:: Task objective ::
Could you return each line of the material that has "pinky" in it?

:: Data in this exercise ::
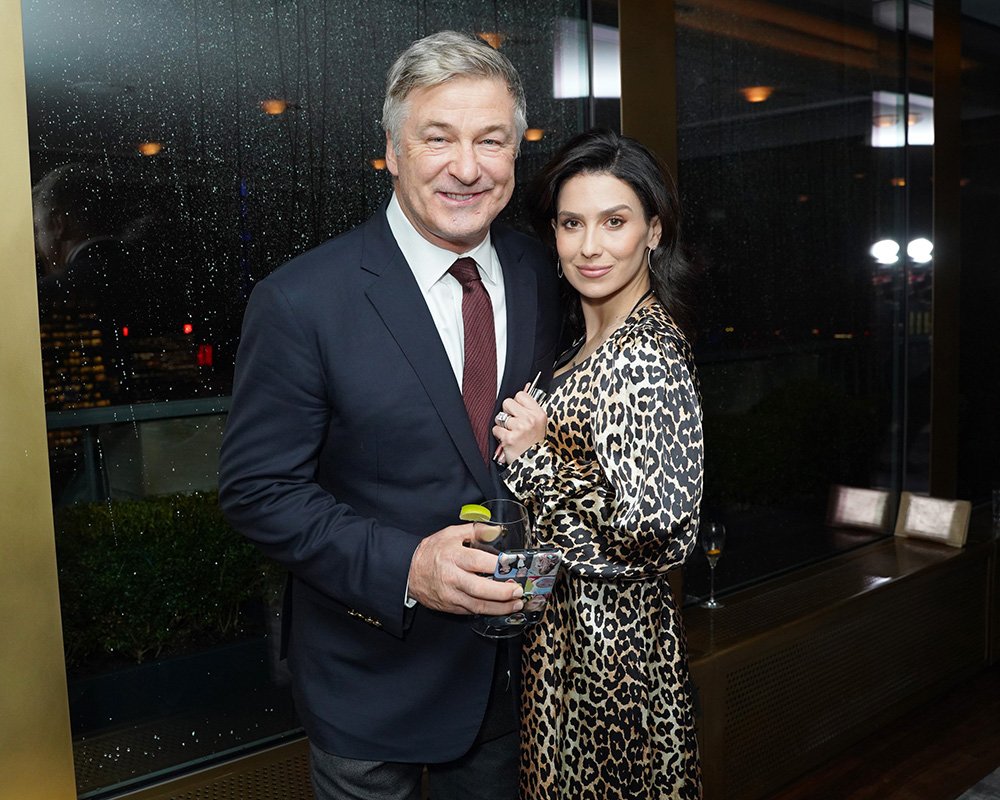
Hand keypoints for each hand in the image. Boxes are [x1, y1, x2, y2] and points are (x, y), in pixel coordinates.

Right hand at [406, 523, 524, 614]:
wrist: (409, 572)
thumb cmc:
--
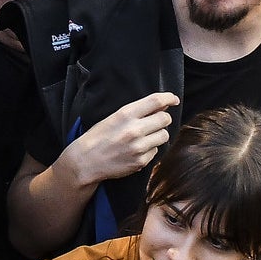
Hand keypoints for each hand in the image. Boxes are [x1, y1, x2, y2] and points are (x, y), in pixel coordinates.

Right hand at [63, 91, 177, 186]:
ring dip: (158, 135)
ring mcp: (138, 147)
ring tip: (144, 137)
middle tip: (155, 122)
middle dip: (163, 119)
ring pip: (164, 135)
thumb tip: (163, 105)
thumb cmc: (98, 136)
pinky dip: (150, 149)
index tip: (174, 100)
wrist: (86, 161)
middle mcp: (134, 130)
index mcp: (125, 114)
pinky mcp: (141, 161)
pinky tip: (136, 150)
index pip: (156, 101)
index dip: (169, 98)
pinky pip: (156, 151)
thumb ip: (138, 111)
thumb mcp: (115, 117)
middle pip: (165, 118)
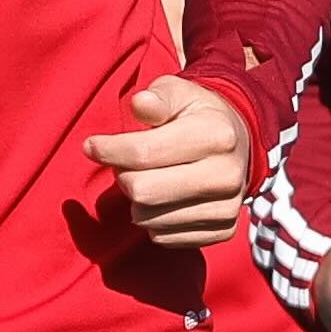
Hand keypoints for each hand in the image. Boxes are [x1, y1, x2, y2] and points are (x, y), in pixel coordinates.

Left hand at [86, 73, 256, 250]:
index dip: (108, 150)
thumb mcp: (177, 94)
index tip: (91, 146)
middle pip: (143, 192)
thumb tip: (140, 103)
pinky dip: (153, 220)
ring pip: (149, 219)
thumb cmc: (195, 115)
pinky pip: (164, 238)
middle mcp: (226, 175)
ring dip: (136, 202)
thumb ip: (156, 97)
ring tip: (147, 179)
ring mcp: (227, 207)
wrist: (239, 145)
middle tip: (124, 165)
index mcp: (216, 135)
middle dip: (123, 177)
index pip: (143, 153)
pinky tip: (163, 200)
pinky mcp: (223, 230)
---
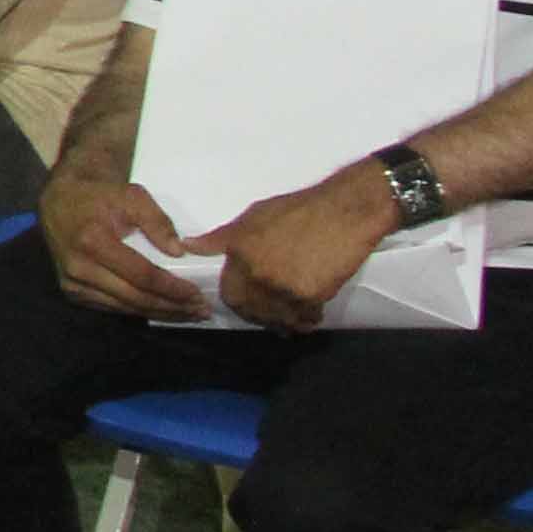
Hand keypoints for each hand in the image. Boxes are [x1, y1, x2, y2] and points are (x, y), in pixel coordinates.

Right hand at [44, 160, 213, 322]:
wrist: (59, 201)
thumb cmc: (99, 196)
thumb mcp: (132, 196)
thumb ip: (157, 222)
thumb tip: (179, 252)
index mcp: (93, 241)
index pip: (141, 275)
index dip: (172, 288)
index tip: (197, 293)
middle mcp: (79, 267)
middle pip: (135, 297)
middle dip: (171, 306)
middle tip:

:: Answer box ::
pinky dip: (150, 149)
pinky mcp: (141, 161)
pinky tip: (136, 150)
pinky pip: (156, 151)
pinky dip: (153, 220)
pinky pip: (164, 238)
pinky tip: (163, 200)
pinky mcp: (223, 230)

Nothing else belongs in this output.